I forgot to add to the lost of things I dislike about Warfarin - the infringement on quality of life. Yes, I can hear people saying, you'd have no quality of life if you had a bad stroke. I find it intolerable to go to the doctors every few weeks. Although I accept some but not all of the NHS's test offerings, I don't consider going to the doctor every few weeks for the rest of my life an acceptable state of affairs. Self testing also just emphasises that things aren't right.
I will put my 2 cents in here. I agree with you Mrspat that I would have a 97% chance of NOT having a stroke. To me, that is a big chance of never having a stroke. That being said, I am taking Xarelto. Been taking it for 3 weeks now...so far so good. I refused to take warfrin. For me, the stress of having to be tested every week or two and worrying about "numbers", and always wondering if I am eating the right food (Although I do eat healthy) would be worse for my heart than not taking anything. I am glad I have a doctor who gave me choices.

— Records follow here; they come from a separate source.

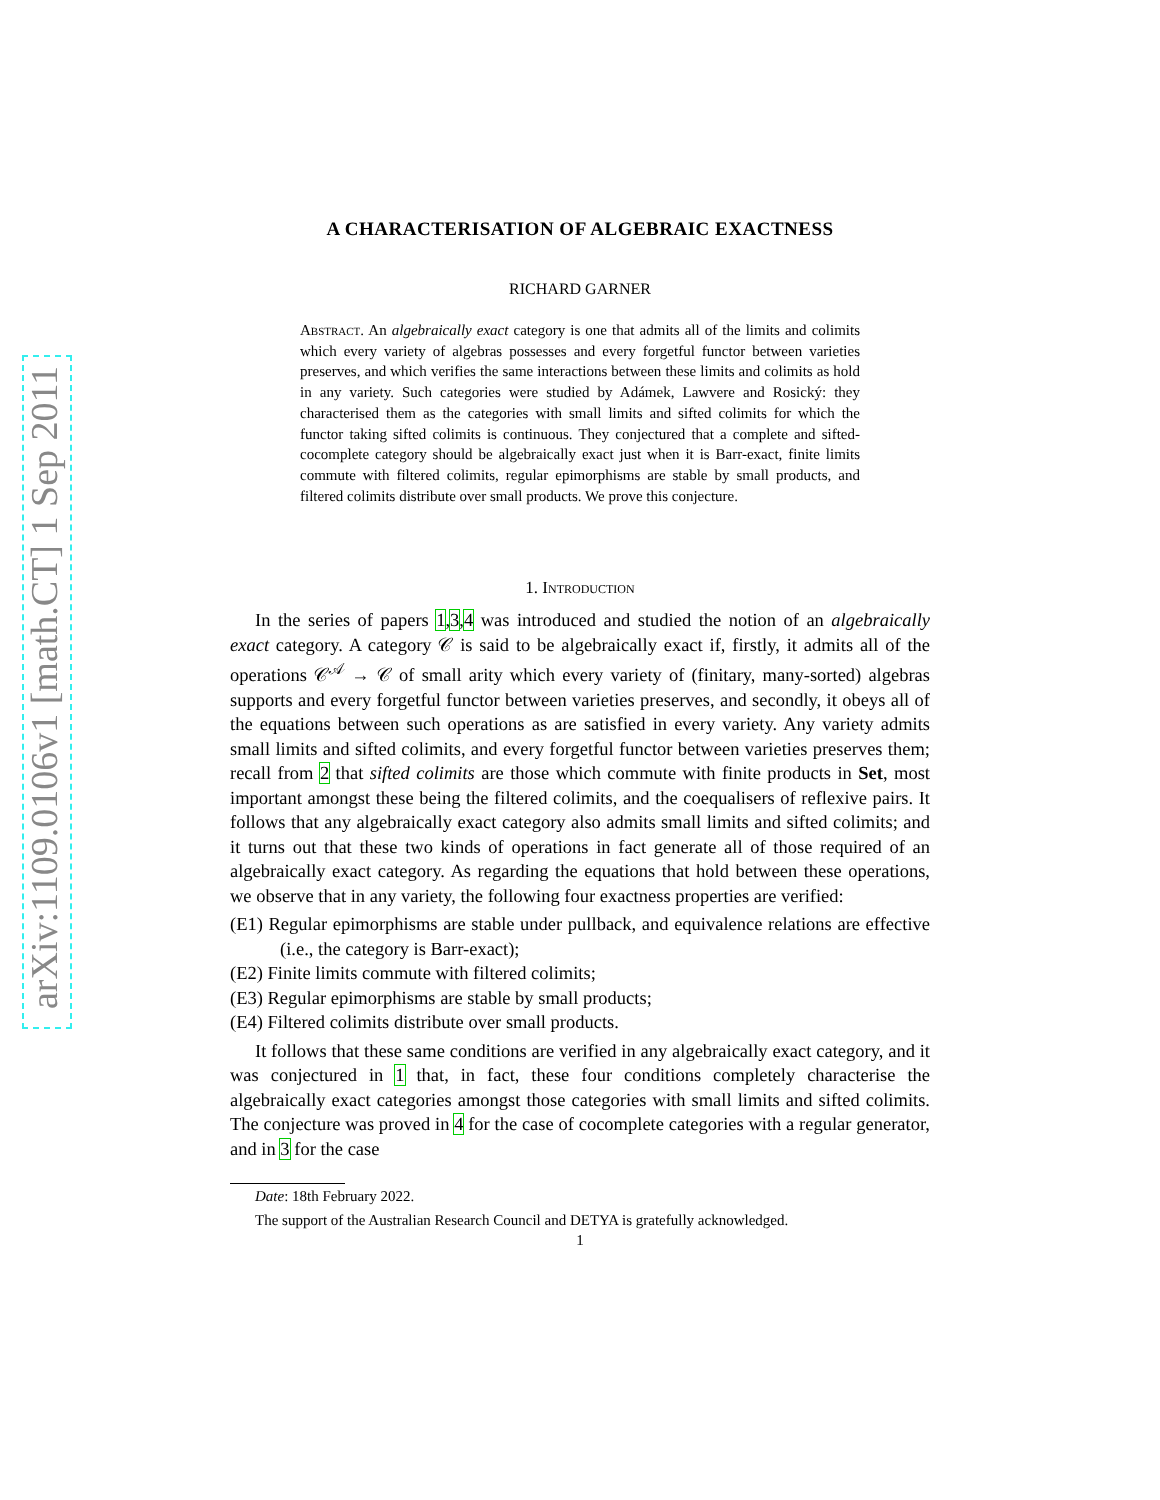arXiv:1109.0106v1 [math.CT] 1 Sep 2011
A CHARACTERISATION OF ALGEBRAIC EXACTNESS
RICHARD GARNER
Abstract. An algebraically exact category is one that admits all of the limits and colimits which every variety of algebras possesses and every forgetful functor between varieties preserves, and which verifies the same interactions between these limits and colimits as hold in any variety. Such categories were studied by Adámek, Lawvere and Rosický: they characterised them as the categories with small limits and sifted colimits for which the functor taking sifted colimits is continuous. They conjectured that a complete and sifted-cocomplete category should be algebraically exact just when it is Barr-exact, finite limits commute with filtered colimits, regular epimorphisms are stable by small products, and filtered colimits distribute over small products. We prove this conjecture.
1. Introduction
In the series of papers 1,3,4 was introduced and studied the notion of an algebraically exact category. A category 𝒞 is said to be algebraically exact if, firstly, it admits all of the operations 𝒞<sup>𝒜</sup> → 𝒞 of small arity which every variety of (finitary, many-sorted) algebras supports and every forgetful functor between varieties preserves, and secondly, it obeys all of the equations between such operations as are satisfied in every variety. Any variety admits small limits and sifted colimits, and every forgetful functor between varieties preserves them; recall from 2 that sifted colimits are those which commute with finite products in Set, most important amongst these being the filtered colimits, and the coequalisers of reflexive pairs. It follows that any algebraically exact category also admits small limits and sifted colimits; and it turns out that these two kinds of operations in fact generate all of those required of an algebraically exact category. As regarding the equations that hold between these operations, we observe that in any variety, the following four exactness properties are verified:
(E1) Regular epimorphisms are stable under pullback, and equivalence relations are effective (i.e., the category is Barr-exact);
(E2) Finite limits commute with filtered colimits;
(E3) Regular epimorphisms are stable by small products;
(E4) Filtered colimits distribute over small products.
It follows that these same conditions are verified in any algebraically exact category, and it was conjectured in 1 that, in fact, these four conditions completely characterise the algebraically exact categories amongst those categories with small limits and sifted colimits. The conjecture was proved in 4 for the case of cocomplete categories with a regular generator, and in 3 for the case
Date: 18th February 2022.
The support of the Australian Research Council and DETYA is gratefully acknowledged.
1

I totally think that we should all have the right to choose . I am very happy with warfarin and love self testing as I can be confident that I am in range all the time.when I get older and maybe less able t be in contol of diet etc one of the new drugs maybe more appropriate howrver. I have always been on a hihh dose of watfarin to stay in range but the reason for this is that my kidneys get rid of it at a fast rate thrtefore it is not in my body for sd long s someone on a low dose. If it is not in your body it cant be doing you any more harm than anyone else. All drugs have some negative effect it is just a question of weighing up advantages and risks. Warfarin seems to evoke an emotional response in some people prehaps because it is used as rat poison. X
I have to say I wasn't keen to introduce another drug into my life, but when I found out the full impact of warfarin I was horrified - the card to carry at all times, the yellow book ( with 'for life' written in) the instruction never again to eat cranberries or grapefruit (two favorites) the visits to the surgery, the need to watch greens ... And the prospect of bruises and bleeding being of significance. And for me, all for a problem that hardly ever occurred and did not have much impact when it did. People always in AF, tedious though it must be, have a more tangible situation than those who rarely have AF and who are almost normal but not quite but who know they might be struck down without warning. I've found it very difficult and frequently had to give my treadmill a hard time to wear off the incandescence.
I can relate to all of this. Part of the problem for me was the almost casual way I was started on Warfarin after I had a return of AF post-operatively. Nobody explained that they intended it to be for life and all of the literature that I was given explained that people who had had my operation were usually on it for about 6 months. I was willing to accept that, especially as I was scored as low risk for stroke. Even my GP didn't know they intended it for life and I didn't know until I asked the cardiologist the direct question. I find this deceitful and with previous bad experiences of a different cardiologist, trust comes very hard. I had to find out everything about NOACs myself and the cardiologist was surprised how much I knew. Nor have I ever been told much about AF itself - most that I have learned came courtesy of this forum.
Incandescent describes me at times too and I don't need to be told that I will be happier if I just accept it all.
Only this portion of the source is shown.